Pada tahun 1919 mengekspor minyak sawit sebesar 576 ton dan pada tahun 1923 mengekspor minyak inti sawit sebesar 850 ton. Pada masa pendudukan Belanda, perkebunan kelapa sawit maju pesat sampai bisa menggeser dominasi ekspor Negara Afrika waktu itu. Memasuki masa pendudukan Jepang, perkembangan kelapa sawit mengalami kemunduran. Lahan perkebunan mengalami penyusutan sebesar 16% dari total luas lahan yang ada sehingga produksi minyak sawitpun di Indonesia hanya mencapai 56.000 ton pada tahun 1948 / 1949, pada hal pada tahun 1940 Indonesia mengekspor 250.000 ton minyak sawit.

Kelapa Sawit
Pada tahun 1957, setelah Belanda dan Jepang meninggalkan Indonesia, pemerintah mengambil alih perkebunan (dengan alasan politik dan keamanan). Untuk mengamankan jalannya produksi, pemerintah meletakkan perwira militer di setiap jenjang manajemen perkebunan. Pemerintah juga membentuk BUMIL (Buruh Militer) yang merupakan kerja sama antara buruh perkebunan dan militer. Perubahan manajemen dalam perkebunan dan kondisi sosial politik serta keamanan dalam negeri yang tidak kondusif, menyebabkan produksi kelapa sawit menurun dan posisi Indonesia sebagai pemasok minyak sawit dunia terbesar tergeser oleh Malaysia.

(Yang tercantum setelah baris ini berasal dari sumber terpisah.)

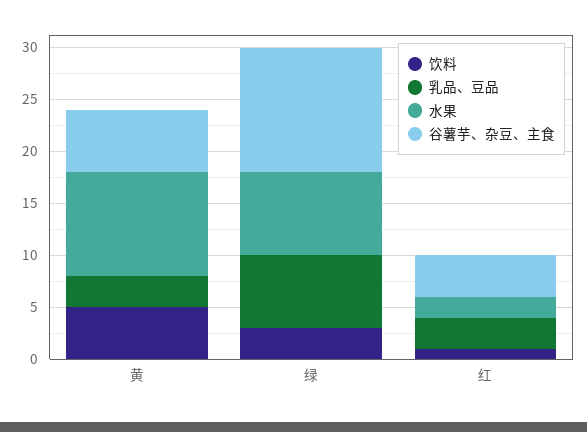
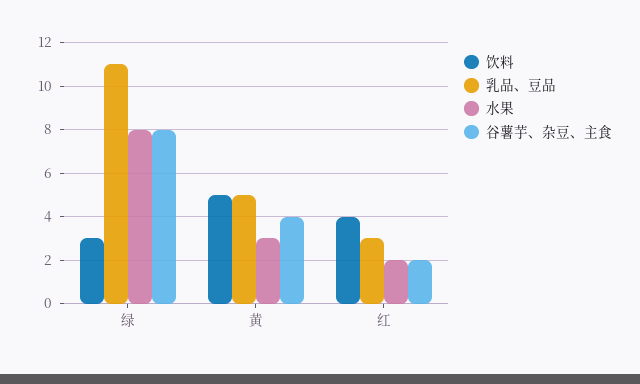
  {
    "饮料": {
      "黄": 5,
      "绿": 3,
-     "红": 1
+     "红": 4
    },
    "乳品、豆品": {
-     "黄": 3,
+     "黄": 5,
-     "绿": 7,
+     "绿": 11,
      "红": 3
    },
    "水果": {
-     "黄": 10,
+     "黄": 3,
      "绿": 8,
      "红": 2
    },
    "谷薯芋、杂豆、主食": {
-     "黄": 6,
+     "黄": 4,
-     "绿": 12,
+     "绿": 8,
-     "红": 4
+     "红": 2
    }
  }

Pada masa pemerintahan Orde Baru, pembangunan perkebunan diarahkan dalam rangka menciptakan kesempatan kerja, meningkatkan kesejahteraan masyarakat dan sektor penghasil devisa Negara. Pemerintah terus mendorong pembukaan lahan baru untuk perkebunan. Sampai pada tahun 1980, luas lahan mencapai 294.560 Ha dengan produksi CPO (Crude Palm Oil) sebesar 721.172 ton. Sejak itu lahan perkebunan kelapa sawit Indonesia berkembang pesat terutama perkebunan rakyat. Hal ini didukung oleh kebijakan Pemerintah yang melaksanakan program Perusahaan Inti Rakyat Perkebunan (PIR-BUN).

Barulah pada tahun 2007 terjadi revitalisasi perkebunan. Hingga sekarang perkebunan kelapa sawit Indonesia sudah semakin berkembang. Sekarang perkebunan kelapa sawit Indonesia sudah menjadi perkebunan nomor satu di dunia mengalahkan negara Malaysia.

Diperkirakan produksi minyak sawit Indonesia sudah mencapai 280 juta ton pertahun, atau 30 % dari produksi minyak nabati dunia. Minyak sawit Indonesia juga sudah menguasai 32 % pasar minyak nabati lainnya, seperti  minyak kedelai dan minyak bunga matahari yang sebelumnya menjadi penguasa pasar minyak nabati dunia.